Nellist, from Wolli Creek, was a certified diving instructor and had just gone to the sea around 4:30 pm on Wednesday when he was fatally attacked by a great white shark. He was training for a charity ocean swim this weekend, which has since been cancelled.
In a statement, the organizing committee said: "The organising committee extends our thoughts and prayers to the family of the swimmer who was so tragically taken yesterday.
"Out of respect for the swimmer and his family, and following wide consultation with Randwick Council and experienced senior Surf Life Saving personnel, we believe that cancelling the 2022 swim is appropriate."

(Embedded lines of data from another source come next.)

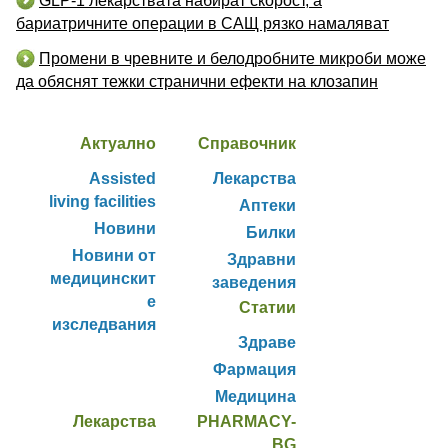
GLP-1 лекарствата набират скорост, а
бариатричните операции в САЩ рязко намаляват
Промени в чревните и белодробните микроби може
да обяснят тежки странични ефекти на клозапин
Актуално
Справочник
Assisted
Лекарства
living facilities
Аптеки
Новини
Билки
Новини от
Здравни
медицинскит
заведения
е
Статии
изследвания
Здраве
Фармация
Медицина
Лекарства
PHARMACY-
BG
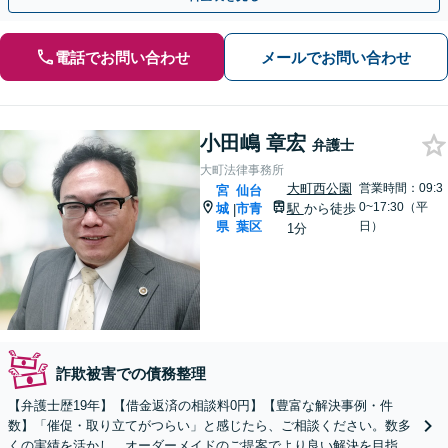
電話でお問い合わせ
メールでお問い合わせ
小田嶋 章宏
弁護士
大町法律事務所
大町西公園
営業時間：09:3
宮
仙台
0~17:30（平
城
市青
駅
から徒歩
|
県
葉区
日）
1分
詐欺被害での債務整理
【弁護士歴19年】【借金返済の相談料0円】【豊富な解決事例・件
数】「催促・取り立てがつらい」と感じたら、ご相談ください。数多
くの実績を活かし、オーダーメイドのご提案でより良い解決を目指し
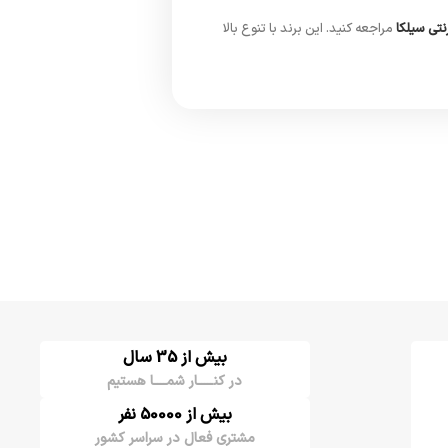
نتی سیلکا
مراجعه کنید. این برند با تنوع بالا
بیش از 35 سال
در کنـــــار شمــــا هستیم
بیش از 50000 نفر
مشتری فعال در سراسر کشور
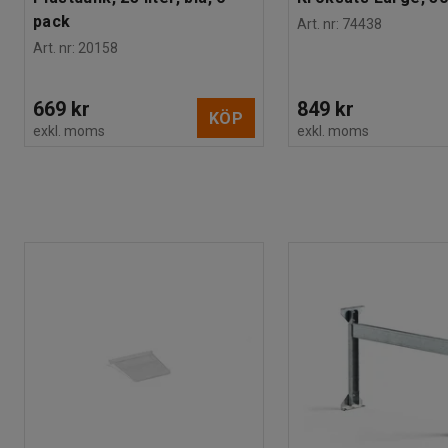
pack
Art. nr
:
74438
Art. nr
:
20158
669 kr
849 kr
KÖP
exkl. moms
exkl. moms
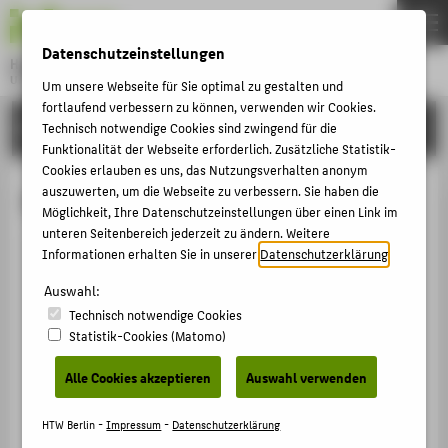
DE
EN
Datenschutzeinstellungen
Hochschule für Technik und Wirtschaft Berlin
University of Applied Sciences
Um unsere Webseite für Sie optimal zu gestalten und
Menu
fortlaufend verbessern zu können, verwenden wir Cookies.
THEMEN
HOCHSCHULE
Technisch notwendige Cookies sind zwingend für die
Funktionalität der Webseite erforderlich. Zusätzliche Statistik-
HOCHSCHULE
Cookies erlauben es uns, das Nutzungsverhalten anonym
CAMPUS
auszuwerten, um die Webseite zu verbessern. Sie haben die
M.A. Caroline Scheben
Möglichkeit, Ihre Datenschutzeinstellungen über einen Link im
STUDIUM
unteren Seitenbereich jederzeit zu ändern. Weitere
Informationen erhalten Sie in unserer
Datenschutzerklärung
.
LEHRE
+49 30 5019-3556
FORSCHUNG
Auswahl:
Caroline.Scheben@HTW-
Technisch notwendige Cookies
Berlin.de
KARRIERE
Statistik-Cookies (Matomo)
Campus Treskowallee
INTERNATIONAL
TA Gebäude C , 129
Alle Cookies akzeptieren
Auswahl verwenden
Treskowallee 8
INFORMATIONEN FÜR
10318
Berlin
HTW Berlin -
Impressum
-
Datenschutzerklärung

Nellist was a seasoned ocean swimmer, according to friends, who said he "loved the water." According to reports, he is understood to have family in the UK and a partner in Sydney whom he was about to marry.
According to his friends, Nellist loved swimming, a fact attested by the photographs on his social media page. He worked as a dive instructor at the Scuba Diving Social Club in south Sydney. Following the incident, authorities discovered human remains in the sea at Little Bay.
Search on for the Shark
On Thursday, surf life savers searched for other remains, as well as the shark, which is estimated to be between 4 and 5 meters long. Nellist's death is reportedly Sydney's first fatal shark attack since 1963 at Sugarloaf Bay in Middle Harbour.
Since his tragic death tributes have been pouring in from friends and other swimmers. "Everything that is connected to Simon is connected to the ocean. The news hit us like a truck because he was one of the people who make this earth lighter," friend Della Ross told Seven News.
Interestingly, Nellist knew about the potential dangers every time he did the swim between Little Bay Beach and Malabar. According to reports, Nellist did the swim almost every day. "Shark net and drum lines protect no one and kill all kinds of marine life each year," he posted on Facebook six months ago.
Nellist used to dive at a scuba center in Kogarah, which was shocked by the drowning of Ross' son Dmitriy four years ago while freediving in Brighton Le Sands after becoming entangled in shark nets.
On Thursday, Randwick mayor Dylan Parker said that the neighborhood was devastated and that residents were hesitant to return to the open sea. "Undeniably this has shaken the community to the core. And people all across the area will be looking the little bit differently," he said.
"There is always risk in open water, but the main message which we have for our community is that shark attacks, even though this is tragic, are exceptionally rare."
More than a dozen beaches between Bondi and Cronulla were closed on Thursday but will reopen on Friday after no further shark sightings.